Case ID: so3d_36/html/0934-02.html
Source: Caselaw Access Project
Author: {"author": "WHATLEY, Judge.", "license": "Public Domain", "url": "https://static.case.law/"}
Date Created: 2024-08-24T03:29:51.129683

Antonio S. LEVY, Appellant, v. STATE of Florida, Appellee.
    No. 2D09-1066.
    District Court of Appeal of Florida, Second District.
    June 18, 2010.
    
      James Marion Moorman, Public Defender, and Megan Olson, Assistant Public Defender, Bartow, for Appellant.
    Bill McCollum, Attorney General, Tallahassee, and Ronald Napolitano, Assistant Attorney General, Tampa, for Appellee.
   WHATLEY, Judge.

Antonio Levy challenges his sentence of eighteen months for the first-degree misdemeanor of possession of less than twenty grams of cannabis. See § 893.13(6)(b), Florida Statutes (2008). The State concurs that because a first-degree misdemeanor is punishable by up to only one year in jail, § 775.082(4)(a), Levy must be resentenced.

After a jury found Levy guilty of the third-degree felony of delivery of cannabis, § 893.13(l)(a)(2), and the first-degree misdemeanor of possession of cannabis, the trial court orally pronounced that it would sentence Levy to eighteen months in prison. The written sentence is consistent with the court’s pronouncement in imposing a general sentence for the two offenses, which the supreme court has held is improper. See Dorfman v. State, 351 So.2d 954, 957 (Fla.1977). Trial courts must impose separate sentences for separate offenses.
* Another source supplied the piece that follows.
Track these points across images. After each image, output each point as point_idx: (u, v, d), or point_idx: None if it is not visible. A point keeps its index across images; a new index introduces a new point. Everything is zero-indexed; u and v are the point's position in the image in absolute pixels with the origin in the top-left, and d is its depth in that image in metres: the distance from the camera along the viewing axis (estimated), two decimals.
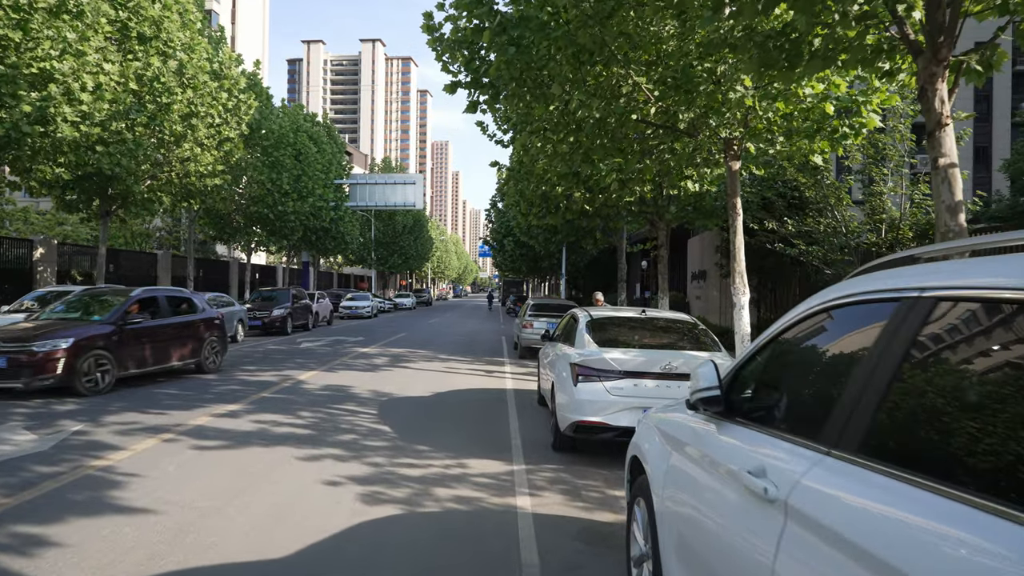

Accordingly, we reverse Levy’s sentence of eighteen months for the first-degree misdemeanor of possession of less than twenty grams of cannabis and remand with directions that the trial court sentence Levy to not more than one year for this offense.

Reversed and remanded for resentenc-ing.

KELLY and KHOUZAM, JJ., Concur. 
      
      . Levy raised the issue of the trial court's failure to impose separate sentences for the two offenses of which he was convicted in a motion filed pursuant to Florida Rule of Criminal Procedure 3.800(b)(2). The trial court failed to hear or enter an order on the motion, and it is deemed denied. See Fla. R.Crim. P. 3.800(b)(1)(B).